Hillyer, Bostwick & Bush v. Richards, Heustis, Griswolds & Richards

Read, J.

The errors assigned raise two questions, which we propose to consider:

1. The sufficiency of the declaration upon the injunction bond.

2. For the purpose of further proceedings, if the pleadings *128should be so amended as to warrant judgment, what would be the amount to be recovered ?

*The statute provides that, before the successful party shall bring suit upon an appeal or injunction bond, execution shall issue against the-principal debtor; and, by the return of the execution, it shall be made to appear that the principal debtor has not goods, chattels, lands, or tenements, sufficient to satisfy it. Act regulating judgments and executions, sec. 27, Swan’s Stat. 482.

It is necessary, therefore, to aver in the declaration upon an injunction bond, that execution had been issued against the principal debtor, and return of nulla bona, as to the whole or in part, to sustain the action, or some' legal excuse for not making such averment. No such averment is made in the declaration, nor any excuse why such averment was not made. The declaration is therefore defective, and the judgment must be reversed.

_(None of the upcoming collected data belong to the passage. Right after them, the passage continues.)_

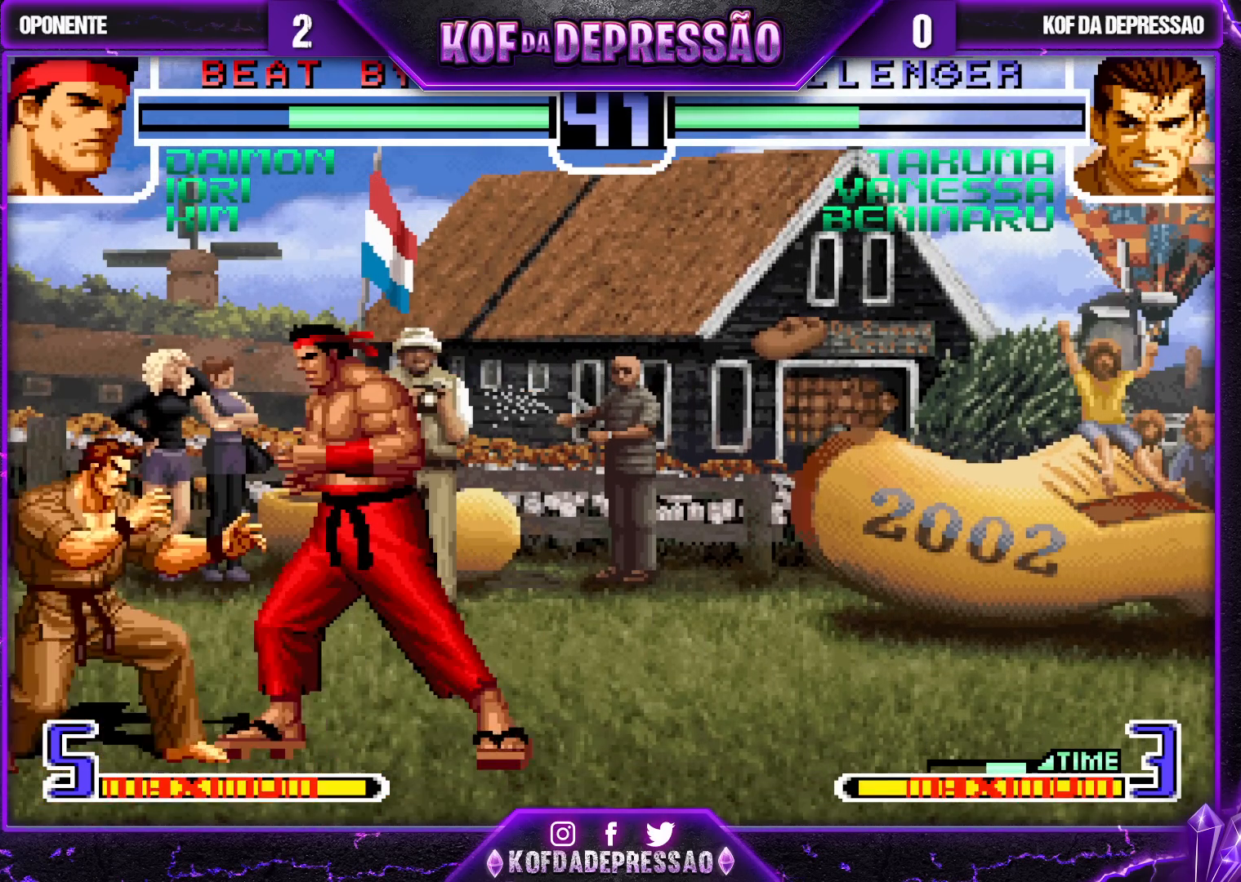
{"buttons": [], "left_stick": "center", "events": [[117, "left_stick", "right"], [233, "left_stick", "center"]]}
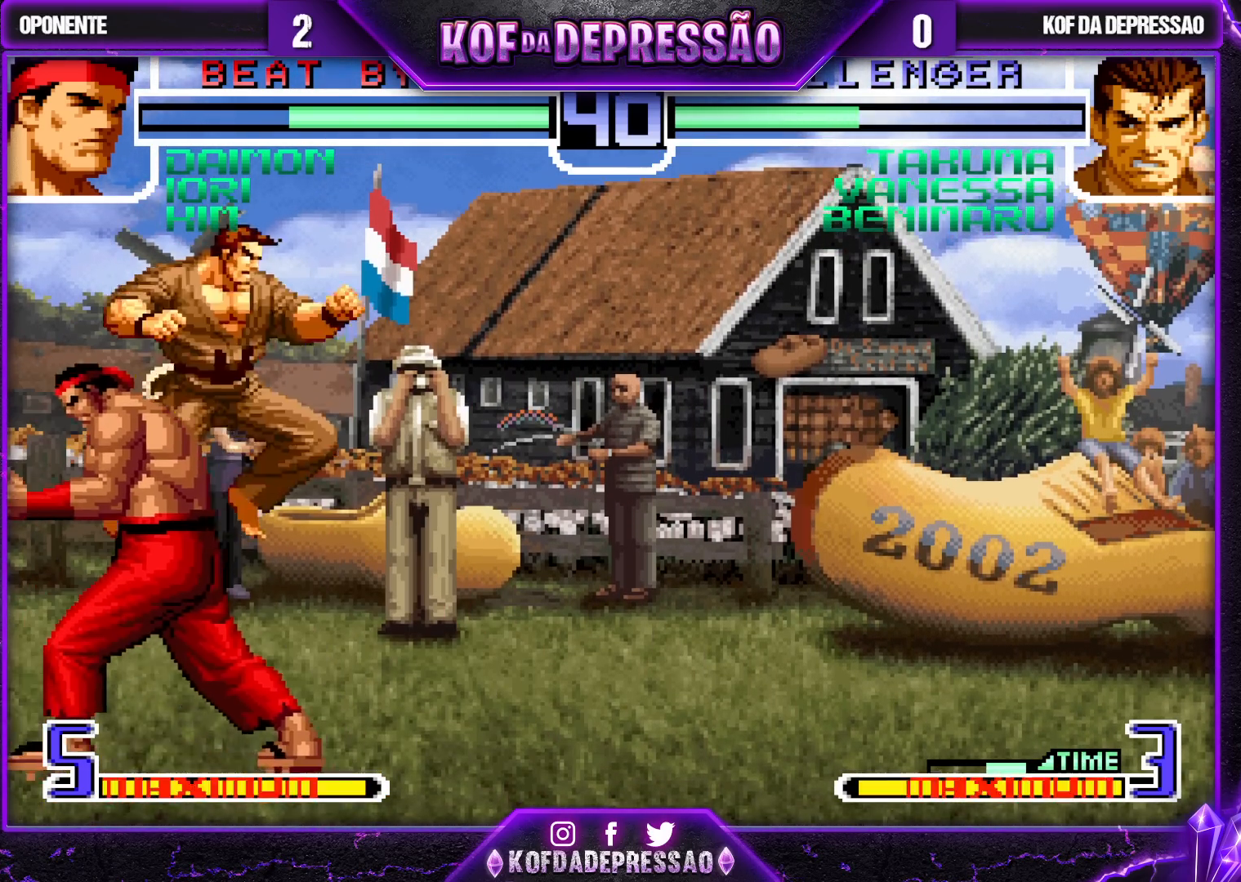
{"buttons": ["TRIANGLE"], "left_stick": "down-right", "events": [[50, "left_stick", "down-left"], [117, "TRIANGLE", "down"], [200, "TRIANGLE", "up"], [417, "TRIANGLE", "down"], [500, "left_stick", "down-right"]]}
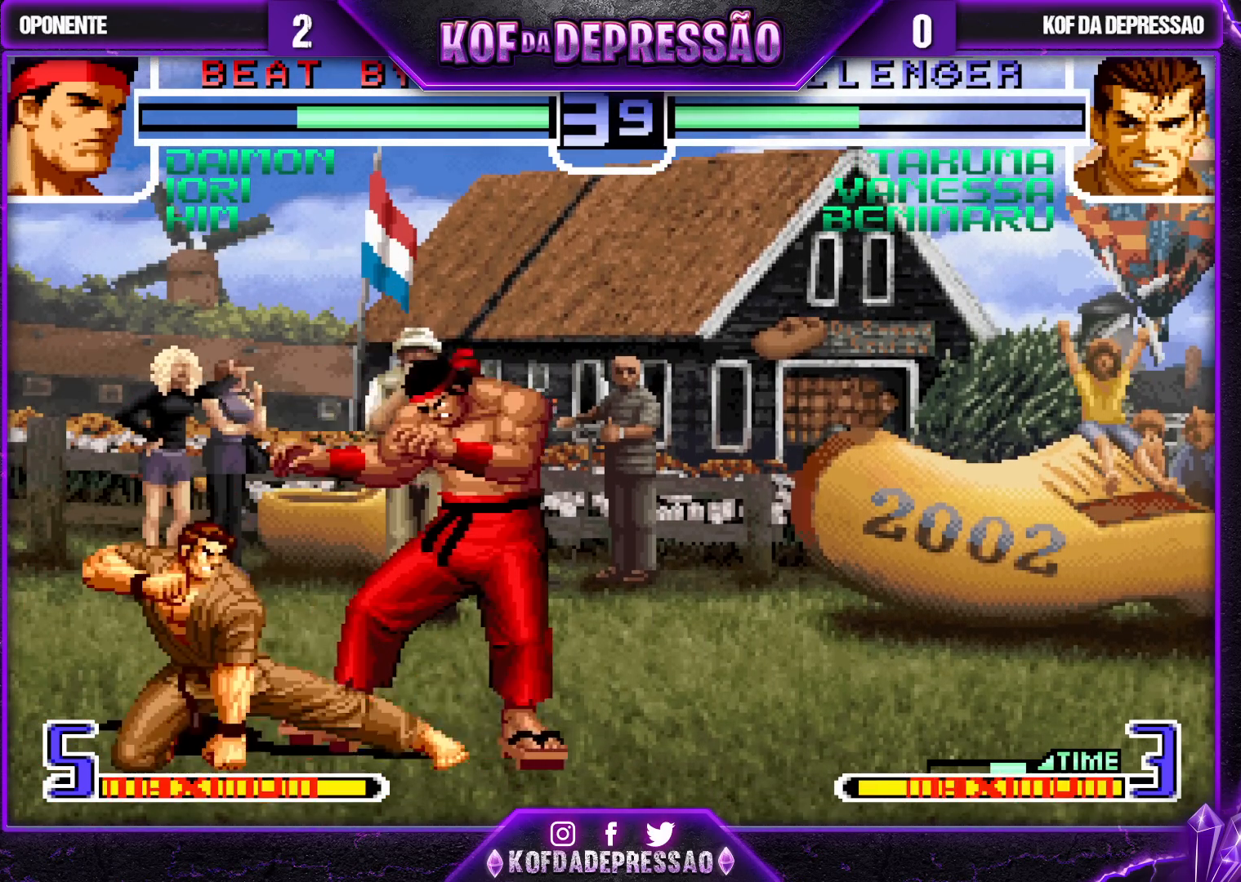
{"buttons": [], "left_stick": "center", "events": [[33, "TRIANGLE", "up"], [183, "L1", "down"], [200, "left_stick", "up-left"], [283, "L1", "up"], [333, "left_stick", "center"]]}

If the plaintiff should ultimately prevail, what should be the amount to be recovered ?

When a stranger to the suit, in which judgment has been had, files a bill to restrain a levy upon specific proporty, claiming right therein, on the dissolution of such injunction, the person suing it out is not responsible for the whole amount of the original judgment, penalty and costs, but only for the value of the specific property levied upon, and the costs arising from the proceedings in injunction; because the.judgment has not been enjoined, and the judgment creditor was not hindered from proceeding in any other manner against the judgment debtor. Portsmouth and Columbus Turnpike Co. v. Byington, 12 Ohio, 114.

But where an injunction against a judgment at law has been dissolved, the recovery upon the injunction bond is for the amount of the judgment, costs at law, and the penalty, and also the moneys and costs decreed against him on the dissolution, if the terms of the bond admit. S.wan’s Stat. 711.

This is the rule as to the amount to be recovered, in all cases where the judgment has been enjoined, whether by parties to the original judgment, or by strangers.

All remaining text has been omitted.